Das Buch versammelt Essays aus den letzten zehn Jahren. Denken Sie heute über manche Fragen anders?
Ich denke heute, dass ich der Herausforderung des Klimawandels für die Linke nicht genug Nachdruck verliehen habe. Es ist offensichtlicher, wie die Klimakrise eine rechtsgerichtete Weltanschauung und den Kult des Zentrismus herausfordert, der nie etwas Großes verändern will, sondern immer versucht, sich auf halbem Wege entgegenzukommen. Aber eine linke Weltanschauung, die im Wesentlichen nur daran interessiert ist, die Verheerungen des Extraktivismus, also des Prozesses der Entnahme natürlicher Ressourcen aus der Erde, anders zu verteilen, wird auch neu gefordert, da sie die realen Grenzen unseres endlosen Konsums bisher genauso wenig in ihre Rechnung einbezieht.
Was hält die Linke davon ab, diese Herausforderung anzunehmen?
Im nordamerikanischen Kontext ist es das größte Tabu, zuzugeben, dass es tatsächlich Grenzen geben wird. Das trifft den amerikanischen Traum mitten ins Herz. Jede Generation soll mehr bekommen als die vorangegangene, es gibt immer eine neue Grenze, die man erobern kann – das ist die Grundidee von Kolonialnationen, von Siedlernationen wie der unseren. Wenn nun jemand kommt und sagt, dass es Grenzen gibt, die nicht zu verändern sind, dass wir einige schwierige Entscheidungen treffen müssen, wie wir mit dem, was noch übrig ist, umgehen, dass wir gerecht teilen müssen – nun, das wird psychologisch als eine Attacke empfunden.
Das wollte die Linke vermeiden: Nein, wir werden euch eure Sachen nicht wegnehmen, es wird auch viele Vorteile geben.
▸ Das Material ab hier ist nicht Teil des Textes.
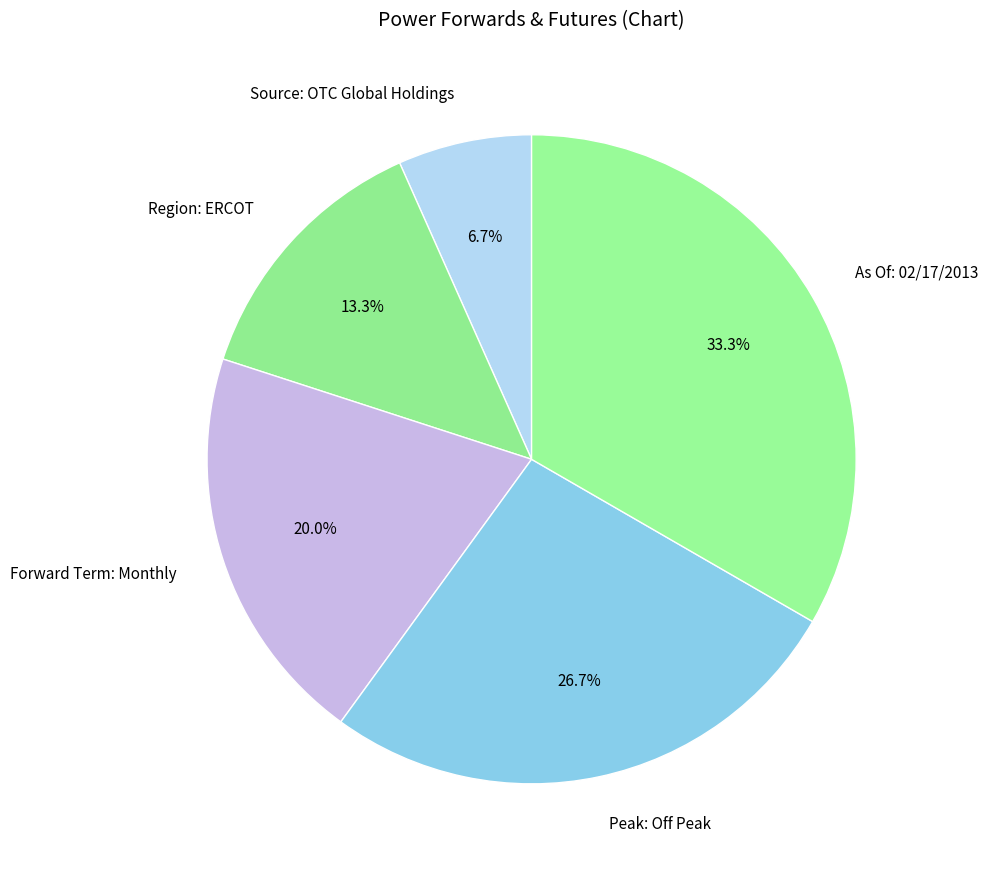

What portion of the pie excludes Region: ERCOT?

86.7%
Und es stimmt ja: Wir werden lebenswertere Städte haben, die Luft wird weniger verschmutzt sein, wir werden weniger Zeit im Verkehrsstau verbringen, wir können ein glücklicheres und reicheres Leben gestalten. Aber wir werden verzichten müssen auf unseren endlosen Wegwerfkonsum. Was mich wirklich erschreckt, ist das, was an unseren Grenzen in Europa, Nordamerika und Australien passiert.
Es ist kein Zufall, dass die Länder, die der Motor dieses Kolonialismus sind, dabei an vorderster Front stehen. Wir erleben heute die Anfänge einer Ära der Klimabarbarei, wir haben das in Christchurch und in El Paso gesehen, wo die Gewalt von weißen Suprematisten sich mit einem bösartigen Rassismus verbunden hat.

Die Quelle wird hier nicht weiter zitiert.